10 DE MARÇO DE 2023
CARPINEJAR
Xerox das lembranças
Há profissões que estão desaparecendo. Antes eram pontos obrigatórios de frequência no bairro, como costureira e sapateiro. Eu ainda mantenho os endereços de meus profissionais prediletos de roupas e solas. São os únicos com os quais não barganho valores. Sem pestanejar, aceito o que estabelecem de preço no conserto de minhas peças. Nem faço cara feia porque já nasci com ela.
Sofro com a possibilidade de extinção dessas figuras. Adoráveis pedágios de convívio e de cordialidade de minha infância. Dificilmente comprávamos roupas ou sapatos - só numa situação de emergência, isto é, casamento ou velório de um familiar.
Nosso figurino vivia sendo remendado com tiras de couro. Nossos calçados atravessavam várias reencarnações com verniz e cola. Economizávamos ao máximo na indumentária. A caderneta de fiado no armazém tinha preferência no recebimento dos salários.
Acabei de descobrir que o xerox no prédio da Faculdade de Biblioteconomia e Comunicação (Fabico), na UFRGS, onde cursei Jornalismo, acabou de fechar. O fotocopiador é também uma função ameaçada, em especial pelas fotos de celular e arquivos digitais.
A dobradinha de operadores - Abilio Paulo Martins, 73 anos, e Seno Luiz Klein, 64, os "tios do xerox", como os chamávamos carinhosamente - alega que, com aquilo que recebe por mês, não consegue nem mais pagar o aluguel do espaço (R$ 900). Vinha faturando R$ 30 ou R$ 40 por dia, menos do que informais flanelinhas.
Nos tempos áureos, eles atendiam a filas homéricas de dobrar o quarteirão. O tumulto sempre se instalava perto do sinal do início das atividades, devido ao proverbial atraso dos estudantes, que deixavam para ler o material de aula na última hora.

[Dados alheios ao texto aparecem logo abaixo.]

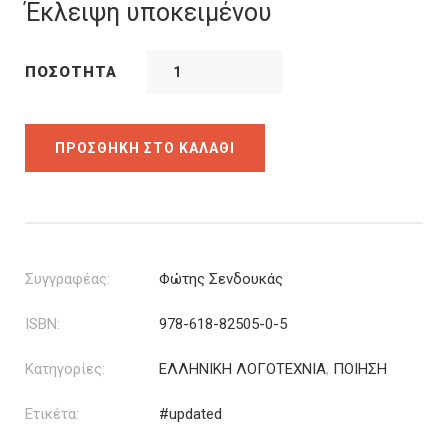
was:
τιμή
Έκλειψη υποκειμένου
6.00€.
είναι:
4.20€.
ΠΟΣΌΤΗΤΑ
ΠΡΟΣΘΉΚΗ ΣΤΟ ΚΑΛΆΘΙ
Συγγραφέας:
Φώτης Σενδουκάς
ISBN:
978-618-82505-0-5
Κατηγορίες:
ΕΛΛΗΝΙΚΗ ΛΟΓΟΤΕΧΝΙΑ
,
ΠΟΙΗΣΗ
Ετικέτα:
#updated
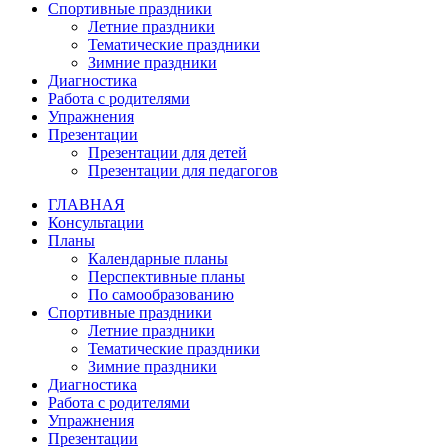
Спортивные праздники
Летние праздники
Тематические праздники
Зимние праздники
Диагностика
Работа с родителями
Упражнения
Презентации
Презентации для детей
Презентации для педагогов
ГЛАВНАЯ
Консультации
Планы
Календарные планы
Перспективные планы
По самообразованию
Спортивные праздники
Летние праздники
Тематические праздники
Зимние праздники
Диагностика
Работа с родителями
Упражнения
Презентации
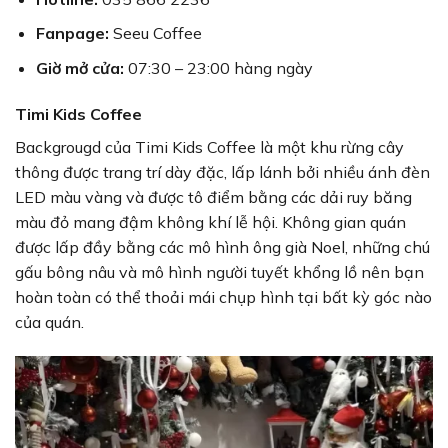
Fanpage:
Seeu Coffee
Giờ mở cửa:
07:30 – 23:00 hàng ngày
Timi Kids Coffee
Backgrougd của Timi Kids Coffee là một khu rừng cây
thông được trang trí dày đặc, lấp lánh bởi nhiều ánh đèn
LED màu vàng và được tô điểm bằng các dải ruy băng
màu đỏ mang đậm không khí lễ hội. Không gian quán
được lấp đầy bằng các mô hình ông già Noel, những chú
gấu bông nâu và mô hình người tuyết khổng lồ nên bạn
hoàn toàn có thể thoải mái chụp hình tại bất kỳ góc nào
của quán.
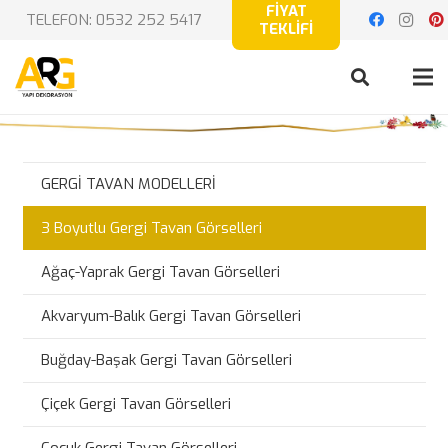
FİYAT
TELEFON: 0532 252 5417
TEKLİFİ
GERGİ TAVAN MODELLERİ
3 Boyutlu Gergi Tavan Görselleri
Ağaç-Yaprak Gergi Tavan Görselleri
Akvaryum-Balık Gergi Tavan Görselleri
Buğday-Başak Gergi Tavan Görselleri
Çiçek Gergi Tavan Görselleri
Çocuk Gergi Tavan Görselleri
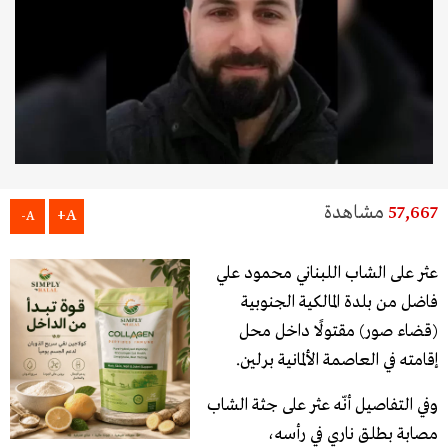
57,667
مشاهدة
A+
A-
عثر على الشاب اللبناني محمود علي
فاضل من بلدة المالكية الجنوبية
(قضاء صور) مقتولًا داخل محل
إقامته في العاصمة الألمانية برلين.
وفي التفاصيل أنّه عثر على جثة الشاب
مصابة بطلق ناري في رأسه،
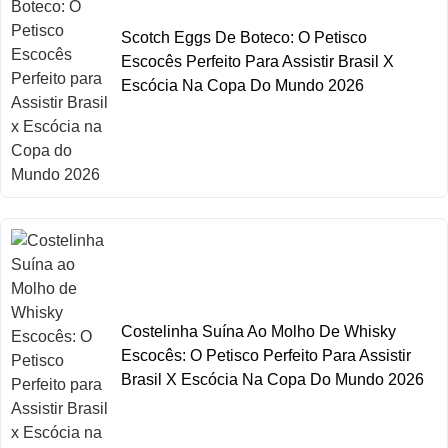
Scotch Eggs De Boteco: O Petisco
Escocês Perfeito Para Assistir Brasil X
Escócia Na Copa Do Mundo 2026
Costelinha Suína Ao Molho De Whisky
Escocês: O Petisco Perfeito Para Assistir
Brasil X Escócia Na Copa Do Mundo 2026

Eram rápidos em virar as páginas na fotocopiadora, em juntar a papelada, em organizá-las conforme a numeração. Agiam como malabaristas do circo de nossa pressa, grampeando centenas de folhas sem precisar olhar para o conteúdo. Guardo os seus semblantes severos, compenetrados e iluminados, minuto a minuto, pela luz das máquinas. Como quadros de Rembrandt: figuras claras no escuro dramático da nossa urgência.
Atualmente, são raros os alunos e educadores que procuram o serviço. Após 23 anos de trabalho, Abilio e Seno desistiram de continuar tentando. Foram discriminados pela tecnologia. A pandemia apenas acelerou a falência com as aulas virtuais e os PDFs compartilhados.
Em minha biblioteca, eu tenho várias obras encadernadas pelos sócios, com direito a reproduções de livros raros, esgotados e fora de circulação. Eles até faziam letras douradas na capa preta. Pena que não tenho como fazer xerox da minha saudade, cópia das minhas lembranças, para entregar à dupla. Ou talvez tenha feito agora.